This report contains the following items:

 1) ASCA Archive

 2) The 3rd ASCA Guest Observer Round: OUT TODAY!

 3) ASCA test data

 4) An Update to GIS Background Files

 5) Information for Solaris v2, OSF 2.0 and VMS users

 6) ASCA Publications 

Please note that a newsletter called ASCANews is published by the ASCA GOF
with more detailed reports on the overall mission status, calibration
updates and other ASCA information. To receive the first (January 1994) issue
and future issues please send e-mail to humphrey@lheavx.gsfc.nasa.gov
including your full mailing address. 

1) ASCA Archive

By agreement between ISAS and NASA the data taken during the performance
verification phase will enter the public domain 18 months after the
observation date. These data will be delivered to the High Energy
Astrophysics Science Archive Research Center, HEASARC, in one month
batches. The first batch will cover PV data taken from April 15 to May 15,
1993 and will be available on November 15 1994. 

The Guest Observer phase of the mission began on 1993, October 18. The
archive clock had not been started on data delivered to US Guest Observers
because the calibrations and analysis software have been in a test phase.

▶ [Objective] Write a continuation of the ASCA mission report, starting after its final sentence about the archive clock not having been started. The dataset rows have no connection to the ASCA report.

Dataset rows

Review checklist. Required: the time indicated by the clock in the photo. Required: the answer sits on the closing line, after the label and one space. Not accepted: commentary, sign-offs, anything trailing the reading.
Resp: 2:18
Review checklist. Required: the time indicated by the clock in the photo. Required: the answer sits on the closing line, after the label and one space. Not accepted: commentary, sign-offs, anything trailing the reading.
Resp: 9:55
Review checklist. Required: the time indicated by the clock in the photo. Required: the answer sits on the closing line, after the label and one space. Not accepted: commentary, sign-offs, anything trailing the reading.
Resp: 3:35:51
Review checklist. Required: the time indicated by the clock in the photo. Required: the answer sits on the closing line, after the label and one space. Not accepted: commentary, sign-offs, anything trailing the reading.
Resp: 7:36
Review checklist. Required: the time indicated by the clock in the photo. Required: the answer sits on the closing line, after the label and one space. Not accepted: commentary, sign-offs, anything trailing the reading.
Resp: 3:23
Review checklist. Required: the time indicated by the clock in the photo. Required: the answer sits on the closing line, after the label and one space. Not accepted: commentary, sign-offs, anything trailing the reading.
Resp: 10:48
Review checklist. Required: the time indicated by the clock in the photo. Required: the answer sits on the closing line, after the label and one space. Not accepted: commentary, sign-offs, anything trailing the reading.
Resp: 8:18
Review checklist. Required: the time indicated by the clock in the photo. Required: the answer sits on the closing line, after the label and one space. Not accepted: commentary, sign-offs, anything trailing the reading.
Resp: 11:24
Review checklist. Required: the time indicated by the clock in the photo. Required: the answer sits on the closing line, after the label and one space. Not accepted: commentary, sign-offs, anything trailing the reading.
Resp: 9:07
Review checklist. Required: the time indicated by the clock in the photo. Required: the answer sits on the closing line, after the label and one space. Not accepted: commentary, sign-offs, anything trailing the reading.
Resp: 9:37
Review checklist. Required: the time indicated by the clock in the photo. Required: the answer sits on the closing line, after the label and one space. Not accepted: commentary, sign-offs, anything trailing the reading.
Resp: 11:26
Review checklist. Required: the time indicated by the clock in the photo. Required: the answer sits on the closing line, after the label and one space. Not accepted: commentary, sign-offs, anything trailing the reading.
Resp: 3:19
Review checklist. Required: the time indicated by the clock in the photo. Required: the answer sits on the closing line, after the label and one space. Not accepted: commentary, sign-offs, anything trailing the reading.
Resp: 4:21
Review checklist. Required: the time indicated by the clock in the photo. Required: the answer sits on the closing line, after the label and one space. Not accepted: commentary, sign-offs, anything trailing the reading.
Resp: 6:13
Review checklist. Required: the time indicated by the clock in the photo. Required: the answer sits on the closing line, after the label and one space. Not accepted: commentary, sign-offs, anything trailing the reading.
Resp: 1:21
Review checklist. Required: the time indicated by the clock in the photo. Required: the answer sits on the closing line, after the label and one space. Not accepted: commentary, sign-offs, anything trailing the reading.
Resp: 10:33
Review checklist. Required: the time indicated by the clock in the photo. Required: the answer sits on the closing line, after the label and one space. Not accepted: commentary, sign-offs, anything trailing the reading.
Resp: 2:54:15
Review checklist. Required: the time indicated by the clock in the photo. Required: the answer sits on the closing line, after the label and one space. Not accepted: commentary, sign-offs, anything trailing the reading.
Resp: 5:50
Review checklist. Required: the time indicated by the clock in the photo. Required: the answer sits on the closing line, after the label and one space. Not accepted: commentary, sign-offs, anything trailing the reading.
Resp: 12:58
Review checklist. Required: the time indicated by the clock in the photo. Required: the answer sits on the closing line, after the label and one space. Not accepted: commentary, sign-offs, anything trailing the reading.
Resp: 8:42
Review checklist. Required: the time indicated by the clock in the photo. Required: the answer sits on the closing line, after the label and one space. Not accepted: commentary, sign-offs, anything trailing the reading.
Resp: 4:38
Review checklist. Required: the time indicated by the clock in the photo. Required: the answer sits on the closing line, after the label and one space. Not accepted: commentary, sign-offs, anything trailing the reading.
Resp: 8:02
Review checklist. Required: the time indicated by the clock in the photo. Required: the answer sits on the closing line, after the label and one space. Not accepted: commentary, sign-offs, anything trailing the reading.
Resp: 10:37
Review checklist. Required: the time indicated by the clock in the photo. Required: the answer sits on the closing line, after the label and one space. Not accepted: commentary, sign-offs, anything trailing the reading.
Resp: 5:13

▶ [Answer for the task]
Results from guest observer observations were presented at the Horizon
meeting in Japan last March and several papers are in preparation. This
adequately demonstrates the data analysis capability and calibrations are
now reaching maturity. Thus, for all US and US/J GO data delivered to date,
the archive 1 yr clock begins May 16, 1994. For all future data deliveries
the clock will begin 1 yr from the date of receipt for US and US/J data
(40% of the total). All Japanese GO data will be delivered to the HEASARC
18 months after the data were received by the PI. In all cases we will 
assume 2 weeks for delivery of the data. 

Further details about how and where to access the archival data will be
announced closer to the release date. Any questions regarding the archive
should be addressed to the project scientist, Nick White (white@adhoc.gsfc.
nasa.gov) 

2) The 3rd ASCA Guest Observer Round: OUT TODAY!

The competition for AO2 observing time was very intense, and many excellent
proposals did not make it into the program. If your AO2 proposal was
rejected, do not despair, the NASA Research Announcement for the next year
is released today 1994, May 16 with proposals due 1994, August 15 at NASA
HQ. This 3rd round will cover 1 calendar year of observing time from 1994
Nov 16 to 1995 Nov 15. To receive further information about how to submit
proposals please contact the ASCA Guest Observer Facility via the e-mail
address ascanra@athena.gsfc.nasa.gov. The technical details are much the
same as for previous rounds. An update on the current status of the
instruments, in particular the problem with the increased rate of "hot and
flickering pixels" in the SIS, will be issued in the coming weeks. As for
previous ASCA NRAs both electronic and paper proposal submission is
required. The remote proposal submission software APS3 is now available in
the legacy anonymous ftp area under asca/nra_info/aps3. 

The results of the 2nd round of ASCA observing time (covering 1994, May 15
to November 15) are now available and can be obtained from the anonymous
ftp account on legacy.gsfc.nasa.gov, under the directory asca/timelines.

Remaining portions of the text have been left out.